The selectees were chosen from applicants for a direct funding opportunity titled “Accelerating Innovations in Biomanufacturing Approaches through Collaboration Between NSF and the DOE BETO funded Agile BioFoundry,” which provides support for researchers from institutions of higher education and nonprofits to collaborate with the Agile BioFoundry (ABF). Selected projects leverage the rapid prototyping and advanced biotechnology resources available at the ABF to accelerate basic research projects to deployment.
BETO and NSF have selected the following projects:
- Washington University in St. Louis will develop a machine learning pipeline to assist strain design of non-model yeasts for biomanufacturing of biofuels and natural products.
- The University of Georgia will use a novel enzyme engineering method to produce industrially important chemicals from renewable sources.
- The University of Wyoming will develop an approach to enable separation of microbial growth and production phases, allowing for higher overall productivity in biofuel production.
- The University of North Texas will develop a methanotroph for greenhouse gas mitigation and conversion biotechnologies.
- The University of California, Irvine and The University of California, Riverside will develop new genetic tools for engineering a non-model yeast with promising features for biofuel production.
- The University of Washington will establish new methods to expand the scope of programmable gene regulation in bacteria, with immediate applications in bioproduction.
Both the NSF and BETO recognize the critical roles that synthetic and engineering biology play in advancing the U.S. bioeconomy. The selected projects all directly contribute to the production of renewable biochemicals and biofuels and build foundational technologies critical for the decarbonization of the industrial and transportation sectors.

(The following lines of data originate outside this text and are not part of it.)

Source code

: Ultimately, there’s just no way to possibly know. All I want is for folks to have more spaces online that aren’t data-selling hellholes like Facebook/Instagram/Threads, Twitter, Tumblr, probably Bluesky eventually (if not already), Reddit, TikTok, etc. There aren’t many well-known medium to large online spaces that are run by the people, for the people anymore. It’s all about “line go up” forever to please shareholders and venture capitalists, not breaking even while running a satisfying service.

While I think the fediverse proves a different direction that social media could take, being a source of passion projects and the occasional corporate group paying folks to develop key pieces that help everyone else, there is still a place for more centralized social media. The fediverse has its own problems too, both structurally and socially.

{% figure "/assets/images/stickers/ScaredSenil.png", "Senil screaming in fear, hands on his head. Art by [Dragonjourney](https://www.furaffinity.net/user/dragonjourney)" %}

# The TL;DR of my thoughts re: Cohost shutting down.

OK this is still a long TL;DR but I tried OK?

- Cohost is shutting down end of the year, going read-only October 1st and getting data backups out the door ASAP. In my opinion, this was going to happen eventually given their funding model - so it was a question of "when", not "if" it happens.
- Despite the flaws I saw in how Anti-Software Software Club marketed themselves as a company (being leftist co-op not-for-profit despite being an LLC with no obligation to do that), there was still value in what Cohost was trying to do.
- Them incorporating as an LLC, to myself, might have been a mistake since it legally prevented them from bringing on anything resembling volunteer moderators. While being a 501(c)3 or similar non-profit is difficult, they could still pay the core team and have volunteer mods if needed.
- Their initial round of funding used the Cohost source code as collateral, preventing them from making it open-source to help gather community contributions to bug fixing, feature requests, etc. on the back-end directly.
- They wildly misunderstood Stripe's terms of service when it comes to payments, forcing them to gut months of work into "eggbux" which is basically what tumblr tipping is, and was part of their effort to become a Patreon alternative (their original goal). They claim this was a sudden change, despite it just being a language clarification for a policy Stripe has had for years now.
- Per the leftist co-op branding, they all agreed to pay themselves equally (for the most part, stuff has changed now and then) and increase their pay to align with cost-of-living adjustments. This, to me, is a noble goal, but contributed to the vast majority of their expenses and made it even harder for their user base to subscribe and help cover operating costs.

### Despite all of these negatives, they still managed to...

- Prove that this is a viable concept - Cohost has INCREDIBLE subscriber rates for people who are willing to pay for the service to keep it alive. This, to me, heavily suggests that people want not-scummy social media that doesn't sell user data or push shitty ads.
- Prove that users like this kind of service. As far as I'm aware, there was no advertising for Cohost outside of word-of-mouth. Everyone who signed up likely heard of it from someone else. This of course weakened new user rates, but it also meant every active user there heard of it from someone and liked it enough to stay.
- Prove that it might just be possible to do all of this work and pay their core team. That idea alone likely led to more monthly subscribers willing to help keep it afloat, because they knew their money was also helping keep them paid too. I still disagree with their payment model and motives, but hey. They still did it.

Funded by BETO, ABF aims to advance biomanufacturing by uniting and expanding the capabilities of the national laboratories to offer a robust, agile biomanufacturing platform accessible to researchers across the private and public sectors.
ABF partners include Argonne National Laboratory, Lawrence Berkeley National Laboratory, Los Alamos National Laboratory, the National Renewable Energy Laboratory, Oak Ridge National Laboratory, Pacific Northwest National Laboratory, Sandia National Laboratories, and more than a dozen university and industry partners.